I am using perf_event_open
in my c profiling app to leverage perf in getting event data. In order to improve performance, I am reading the hardware registers directly by following the Perf Userspace PMU Hardware Counter Access documentation to read the PMU register directly using the mrs
instruction.
I use the following code:
static struct perf_event_attr attr;
attr.type = PERF_TYPE_HARDWARE;
attr.config = PERF_COUNT_HW_CPU_CYCLES;
attr.exclude_kernel = 1;
attr.exclude_hv = 1;
attr.config1 = 3; // user access enabled
int fd = syscall(SYS_perf_event_open, &attr, 0, -1, -1, 0);
ioctl(fd, PERF_EVENT_IOC_RESET, 0);
ioctl(fd, PERF_EVENT_IOC_ENABLE, 0);
// Code where we want to measure performance. At certain points we call read_register_directly()
ioctl(fd, PERF_EVENT_IOC_DISABLE, 0);
close(fd);
uint64_t read_register_directly() {
uint64_t value = 0;
asm volatile("mrs %0, PMCCNTR_EL0 " : "=r" (value));
return value;
}
The above code to read the register directly works properly with the perf configuration. The problem is that after ~25 reads of the register I am getting an "illegal instruction" error, though I'm not sure why.
I looked through the ARM docs for PMCCNTR_EL0 and some other resources but I haven't found anything which explains this illegal instruction error.
This was ultimately due to the attributes passed in the perf_event_open
system call.

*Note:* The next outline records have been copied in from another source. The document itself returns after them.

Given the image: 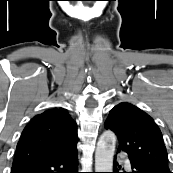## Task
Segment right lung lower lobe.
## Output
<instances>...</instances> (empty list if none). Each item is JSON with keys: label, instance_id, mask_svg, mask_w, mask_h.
<instances>
[{"label": "right lung lower lobe", "instance_id": "1", "mask_svg": "<svg viewBox=\"0 0 173 173\" xmlns=\"http://www.w3.org/2000/svg\"><path fill=\"white\" fill-rule=\"evenodd\" d=\"M11 173H79L76 148L45 158L13 163Z\"/></svg>", "mask_w": 173, "mask_h": 173}]
</instances>
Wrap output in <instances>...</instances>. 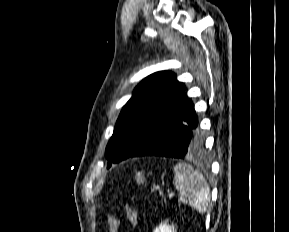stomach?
I'll return each instance as SVG.
<instances>
[{"instance_id":"stomach-1","label":"stomach","mask_w":289,"mask_h":232,"mask_svg":"<svg viewBox=\"0 0 289 232\" xmlns=\"http://www.w3.org/2000/svg\"><path fill=\"white\" fill-rule=\"evenodd\" d=\"M135 179L138 184L144 183L145 181V176L143 172H136Z\"/></svg>"}]
</instances>
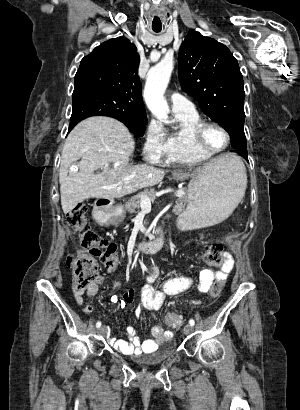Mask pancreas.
<instances>
[{
  "label": "pancreas",
  "mask_w": 300,
  "mask_h": 410,
  "mask_svg": "<svg viewBox=\"0 0 300 410\" xmlns=\"http://www.w3.org/2000/svg\"><path fill=\"white\" fill-rule=\"evenodd\" d=\"M181 190H183L185 194L182 197H179L176 200V205L173 208V211L176 214H180L182 212L183 208L185 207V205L188 202L187 190L186 189H181ZM142 195L148 196L151 201H154V199H155L154 192L147 191V192H144V193H140V194H137V195L133 196L125 204V209L130 213H133L135 209H140V207H141L140 200H141Z\"/></svg>",
  "instance_id": "obj_1"
}]
</instances>
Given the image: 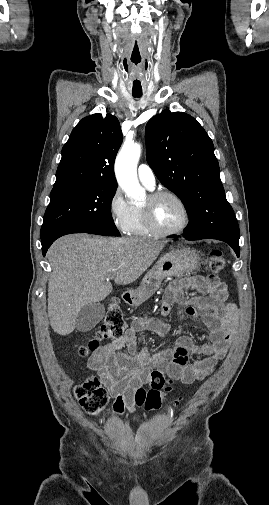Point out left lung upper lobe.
<instances>
[{
  "label": "left lung upper lobe",
  "mask_w": 269,
  "mask_h": 505,
  "mask_svg": "<svg viewBox=\"0 0 269 505\" xmlns=\"http://www.w3.org/2000/svg\"><path fill=\"white\" fill-rule=\"evenodd\" d=\"M145 138L149 166L188 210L190 221L184 236L239 238L213 142L196 119L183 112L164 110L148 121Z\"/></svg>",
  "instance_id": "5c2ea615"
}]
</instances>
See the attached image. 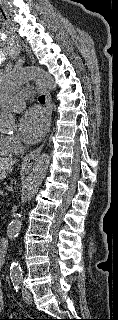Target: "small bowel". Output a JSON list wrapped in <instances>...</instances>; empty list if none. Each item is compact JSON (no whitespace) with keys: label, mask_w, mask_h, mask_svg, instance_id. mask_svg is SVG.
<instances>
[{"label":"small bowel","mask_w":118,"mask_h":320,"mask_svg":"<svg viewBox=\"0 0 118 320\" xmlns=\"http://www.w3.org/2000/svg\"><path fill=\"white\" fill-rule=\"evenodd\" d=\"M4 308V298H3V292L1 289V280H0V314L3 311Z\"/></svg>","instance_id":"obj_1"}]
</instances>
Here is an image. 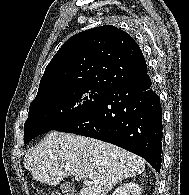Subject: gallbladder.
Instances as JSON below:
<instances>
[{
  "label": "gallbladder",
  "instance_id": "1",
  "mask_svg": "<svg viewBox=\"0 0 189 195\" xmlns=\"http://www.w3.org/2000/svg\"><path fill=\"white\" fill-rule=\"evenodd\" d=\"M60 190L64 195H74V189L72 188L71 184L65 182L60 185Z\"/></svg>",
  "mask_w": 189,
  "mask_h": 195
}]
</instances>
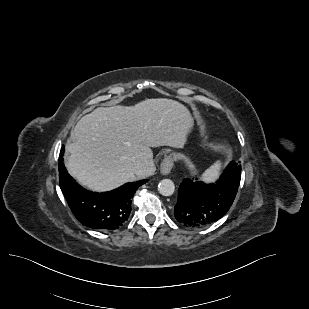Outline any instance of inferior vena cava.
I'll list each match as a JSON object with an SVG mask.
<instances>
[{"label":"inferior vena cava","mask_w":309,"mask_h":309,"mask_svg":"<svg viewBox=\"0 0 309 309\" xmlns=\"http://www.w3.org/2000/svg\"><path fill=\"white\" fill-rule=\"evenodd\" d=\"M134 171L136 174H140L142 172V164L138 161H134Z\"/></svg>","instance_id":"602c4592"}]
</instances>
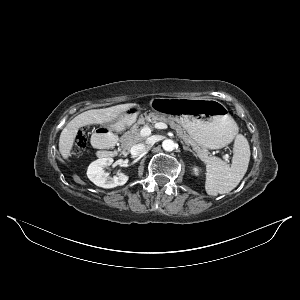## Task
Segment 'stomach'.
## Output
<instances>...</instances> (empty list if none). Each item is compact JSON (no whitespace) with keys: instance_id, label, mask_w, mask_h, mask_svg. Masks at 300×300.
Wrapping results in <instances>:
<instances>
[{"instance_id":"1","label":"stomach","mask_w":300,"mask_h":300,"mask_svg":"<svg viewBox=\"0 0 300 300\" xmlns=\"http://www.w3.org/2000/svg\"><path fill=\"white\" fill-rule=\"evenodd\" d=\"M153 116H170L176 119L189 136L200 146L209 149H220L228 145L237 134L238 128L221 102L214 99L197 98H159L152 104ZM134 105L122 112L111 127L122 131L133 124L140 111Z\"/></svg>"}]
</instances>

The thread that made the system call was able to read the register directly, but other threads were resulting in "Illegal Instruction" error.
There is a perf_event_attr
flag inherit
which allows the user to profile all threads in a process instead of just the thread executed by perf_event_open
. So in the above code I added two things to fix the code flow:
attr.inherit = 1;
asm volatile("isb;");
after reading the PMU register